Saved data entries
++++++++
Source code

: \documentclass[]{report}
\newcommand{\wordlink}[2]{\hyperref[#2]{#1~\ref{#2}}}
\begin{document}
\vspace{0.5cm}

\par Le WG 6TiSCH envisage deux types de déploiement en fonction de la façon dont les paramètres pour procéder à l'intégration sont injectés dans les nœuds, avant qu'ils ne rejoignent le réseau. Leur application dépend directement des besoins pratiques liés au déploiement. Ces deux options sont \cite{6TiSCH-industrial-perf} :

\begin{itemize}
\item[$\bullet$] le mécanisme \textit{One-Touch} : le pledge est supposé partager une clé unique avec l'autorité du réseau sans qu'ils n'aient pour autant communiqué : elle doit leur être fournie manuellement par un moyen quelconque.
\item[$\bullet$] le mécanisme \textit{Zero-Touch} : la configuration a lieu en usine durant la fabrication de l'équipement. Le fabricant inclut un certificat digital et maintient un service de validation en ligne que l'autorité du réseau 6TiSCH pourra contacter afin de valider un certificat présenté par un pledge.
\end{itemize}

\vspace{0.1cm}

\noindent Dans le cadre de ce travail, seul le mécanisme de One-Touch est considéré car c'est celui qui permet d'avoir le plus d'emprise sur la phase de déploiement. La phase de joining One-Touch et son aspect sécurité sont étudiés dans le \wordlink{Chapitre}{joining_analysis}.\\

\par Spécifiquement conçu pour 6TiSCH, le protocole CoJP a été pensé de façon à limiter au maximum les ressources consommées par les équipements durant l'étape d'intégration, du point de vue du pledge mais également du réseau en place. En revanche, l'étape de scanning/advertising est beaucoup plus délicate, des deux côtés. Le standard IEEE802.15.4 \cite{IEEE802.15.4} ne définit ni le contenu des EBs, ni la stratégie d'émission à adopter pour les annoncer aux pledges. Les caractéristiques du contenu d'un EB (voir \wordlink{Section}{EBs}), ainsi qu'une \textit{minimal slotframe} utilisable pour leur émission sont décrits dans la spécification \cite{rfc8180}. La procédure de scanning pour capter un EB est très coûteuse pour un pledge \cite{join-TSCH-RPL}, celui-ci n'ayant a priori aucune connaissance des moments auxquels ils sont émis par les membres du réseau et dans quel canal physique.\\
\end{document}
++++++++
Pick out all lines from the data above in which the word "cite" appears.

\par Le WG 6TiSCH envisage deux types de déploiement en fonction de la façon dont les paramètres pour procéder à l'intégration sont injectés dans les nœuds, avant qu'ils ne rejoignent le réseau. Leur application dépend directement des besoins pratiques liés au déploiement. Ces deux options sont \cite{6TiSCH-industrial-perf} :
\par Spécifiquement conçu pour 6TiSCH, le protocole CoJP a été pensé de façon à limiter au maximum les ressources consommées par les équipements durant l'étape d'intégration, du point de vue du pledge mais également du réseau en place. En revanche, l'étape de scanning/advertising est beaucoup plus délicate, des deux côtés. Le standard IEEE802.15.4 \cite{IEEE802.15.4} ne définit ni le contenu des EBs, ni la stratégie d'émission à adopter pour les annoncer aux pledges. Les caractéristiques du contenu d'un EB (voir \wordlink{Section}{EBs}), ainsi qu'une \textit{minimal slotframe} utilisable pour leur émission sont décrits dans la spécification \cite{rfc8180}. La procédure de scanning pour capter un EB est très coûteuse pour un pledge \cite{join-TSCH-RPL}, celui-ci n'ayant a priori aucune connaissance des moments auxquels ils sont émis par les membres du réseau et dans quel canal physique.\\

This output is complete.